The MUFPP, launched in 2015, now has 133 signatory cities that together include more than 460 million people. The Pact draws direct connections between rural and urban communities “Recognizing that family farmers and smallholder food producers, (notably women producers in many countries) play a key role in feeding cities and their territories, by helping to maintain resilient, equitable, culturally appropriate food systems; and that reorienting food systems and value chains for sustainable diets is a means to reconnect consumers with both rural and urban producers” (MUFPP 2015: 1). Enhanced direct links between producers and consumers offer the potential for better market opportunities for smallholder farmers and improved access to nutritional food for the urban food insecure. This level of integration is also key to addressing the 2030 Agenda goals. For example, the Report of the UN Secretary General titled ‘Agricultural development, food security and nutrition’ (2016) points to SDG 2 (zero hunger) that addresses food and nutrition security and its interconnections with production considerations including soil quality (Goal 15), water quality and availability (Goal 6), climate (Goal 13), gender equality (Goal 5) and production and consumption patterns (Goal 12).
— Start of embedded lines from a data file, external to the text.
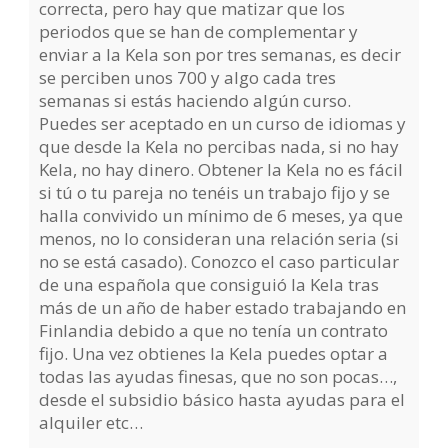
correcta, pero hay que matizar que los
periodos que se han de complementar y
enviar a la Kela son por tres semanas, es decir
se perciben unos 700 y algo cada tres
semanas si estás haciendo algún curso.
Puedes ser aceptado en un curso de idiomas y
que desde la Kela no percibas nada, si no hay
Kela, no hay dinero. Obtener la Kela no es fácil
si tú o tu pareja no tenéis un trabajo fijo y se
halla convivido un mínimo de 6 meses, ya que
menos, no lo consideran una relación seria (si
no se está casado). Conozco el caso particular
de una española que consiguió la Kela tras
más de un año de haber estado trabajando en
Finlandia debido a que no tenía un contrato
fijo. Una vez obtienes la Kela puedes optar a
todas las ayudas finesas, que no son pocas…,
desde el subsidio básico hasta ayudas para el
alquiler etc…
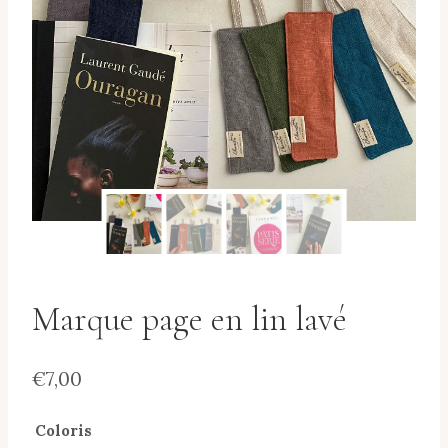
Marque page en lin lavé
€
7,00
Coloris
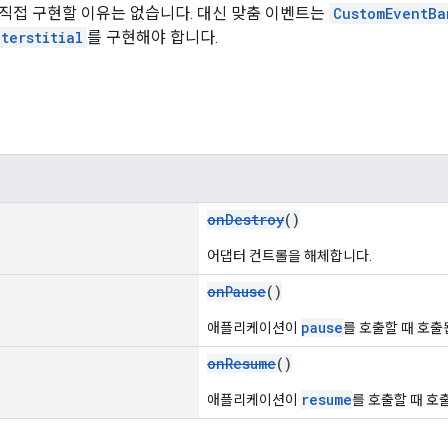
직접 구현할 이유는 없습니다. 대신 맞춤 이벤트는
CustomEventBa
terstitial
를 구현해야 합니다.
onDestroy
()
어댑터 컨트롤을 해체합니다.
onPause
()
pause
애플리케이션이
를 호출할 때 호출
onResume
()
resume
애플리케이션이
를 호출할 때 호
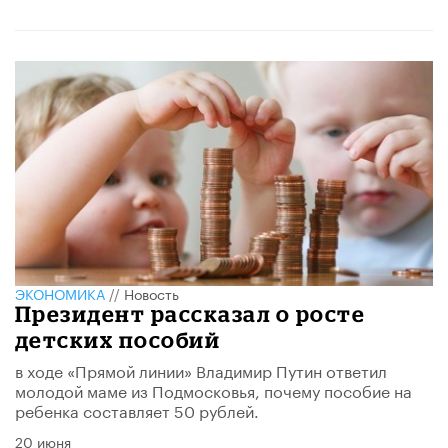
ЭКОНОМИКА
//
Новость
Президент рассказал о росте
детских пособий
в ходе «Прямой линии» Владимир Путин ответил
молодой маме из Подмосковья, почему пособие на
ребенка составляет 50 рублей.
20 июня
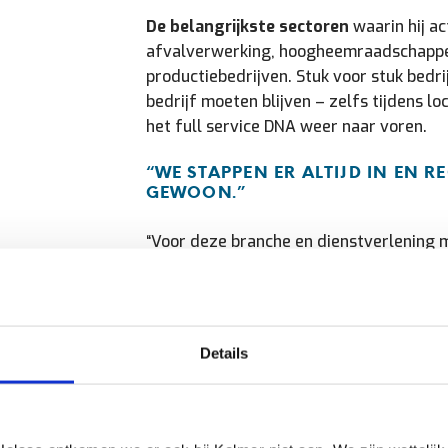
De belangrijkste sectoren
waarin hij act
afvalverwerking, hoogheemraadschapp
productiebedrijven. Stuk voor stuk bedrij
bedrijf moeten blijven – zelfs tijdens l
het full service DNA weer naar voren.
“WE STAPPEN ER ALTIJD IN EN R
GEWOON.”
“Voor deze branche en dienstverlening 
kwaliteitsproducten leveren en samen
leveranciers die hetzelfde DNA hebben.
goed bij: klantgericht, denkt mee en real
levering via consignatievoorraden op lo
Details
eigen voorraad met 24/7 service."
Johan vervolgt:
“Maar ook de producten die ze leveren,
While developed as an international initiative through UN-Habitat, the New Urban Agenda looks to integrate ‘urban and territorial planning’ to end hunger and malnutrition by making local food supply-consumption loops less wasteful and more affordable, coordinating policy at the food-energy-water-health-transportation-waste nexus, and conserving genetic (and presumably, though not explicitly) biodiversity. Paragraph 123 of the Agenda states:
 “We [Heads of State and Government, Ministers and High Representatives] will promote the integration of food security and the nutritional needs of urban residents, particularly the urban poor, in urban and territorial planning, to end hunger and malnutrition. We will promote coordination of sustainable food security and agriculture policies across urban, peri-urban and rural areas to facilitate the production, storage, transport and marketing of food to consumers in adequate and affordable ways to reduce food losses and prevent and reuse food waste. We will further promote the coordination of food policies with energy, water, health, transport and waste policies, maintain the genetic diversity of seeds and reduce the use of hazardous chemicals, and implement other policies in urban areas to maximize efficiencies and minimize waste.”